[Start of DATASET ENTRIES]

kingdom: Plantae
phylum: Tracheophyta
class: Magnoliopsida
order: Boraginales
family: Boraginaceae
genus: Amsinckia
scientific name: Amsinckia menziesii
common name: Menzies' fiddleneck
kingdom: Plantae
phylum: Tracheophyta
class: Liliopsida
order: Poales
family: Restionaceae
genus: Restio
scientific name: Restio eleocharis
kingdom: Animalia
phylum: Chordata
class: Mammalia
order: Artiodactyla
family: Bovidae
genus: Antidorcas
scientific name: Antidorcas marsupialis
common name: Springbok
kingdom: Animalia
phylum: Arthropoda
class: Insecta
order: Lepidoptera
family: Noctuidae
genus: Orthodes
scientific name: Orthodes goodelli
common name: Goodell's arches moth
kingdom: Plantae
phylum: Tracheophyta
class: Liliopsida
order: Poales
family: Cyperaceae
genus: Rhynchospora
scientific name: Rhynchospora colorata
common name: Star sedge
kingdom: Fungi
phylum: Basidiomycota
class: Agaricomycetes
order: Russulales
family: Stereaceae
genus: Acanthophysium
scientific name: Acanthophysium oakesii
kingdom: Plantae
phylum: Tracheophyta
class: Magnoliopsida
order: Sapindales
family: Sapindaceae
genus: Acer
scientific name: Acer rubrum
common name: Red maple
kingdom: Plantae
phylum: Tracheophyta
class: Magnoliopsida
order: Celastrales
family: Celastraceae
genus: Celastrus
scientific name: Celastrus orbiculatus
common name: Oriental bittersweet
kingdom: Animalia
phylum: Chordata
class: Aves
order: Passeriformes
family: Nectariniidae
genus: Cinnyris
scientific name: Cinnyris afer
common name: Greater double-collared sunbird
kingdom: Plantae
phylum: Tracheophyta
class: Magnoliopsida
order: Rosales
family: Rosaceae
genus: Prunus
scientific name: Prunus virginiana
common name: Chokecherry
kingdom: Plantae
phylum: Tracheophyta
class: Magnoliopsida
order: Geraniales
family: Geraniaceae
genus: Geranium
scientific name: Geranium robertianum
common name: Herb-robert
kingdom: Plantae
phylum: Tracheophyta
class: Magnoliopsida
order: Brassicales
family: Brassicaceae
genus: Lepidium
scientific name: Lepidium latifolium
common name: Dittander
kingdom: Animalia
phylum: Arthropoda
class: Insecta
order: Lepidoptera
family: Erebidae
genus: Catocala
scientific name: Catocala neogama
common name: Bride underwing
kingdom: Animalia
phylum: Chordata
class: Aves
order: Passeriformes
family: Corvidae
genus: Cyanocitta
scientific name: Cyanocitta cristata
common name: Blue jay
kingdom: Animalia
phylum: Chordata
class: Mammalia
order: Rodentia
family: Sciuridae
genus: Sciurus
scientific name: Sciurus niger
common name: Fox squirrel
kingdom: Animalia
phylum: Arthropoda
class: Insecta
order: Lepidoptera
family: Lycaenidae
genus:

[End of DATASET ENTRIES]

▶ **PROBLEM**: Repeat, with no changes, the part of the listing above that opens with the line containing "scientific name: Restio eleocharis" and closes with the line containing "scientific name: Orthodes goodelli", including both of those lines.

▶ **RESULT OF THE TASK**:
scientific name: Restio eleocharis
kingdom: Animalia
phylum: Chordata
class: Mammalia
order: Artiodactyla
family: Bovidae
genus: Antidorcas
scientific name: Antidorcas marsupialis
common name: Springbok
kingdom: Animalia
phylum: Arthropoda
class: Insecta
order: Lepidoptera
family: Noctuidae
genus: Orthodes
scientific name: Orthodes goodelli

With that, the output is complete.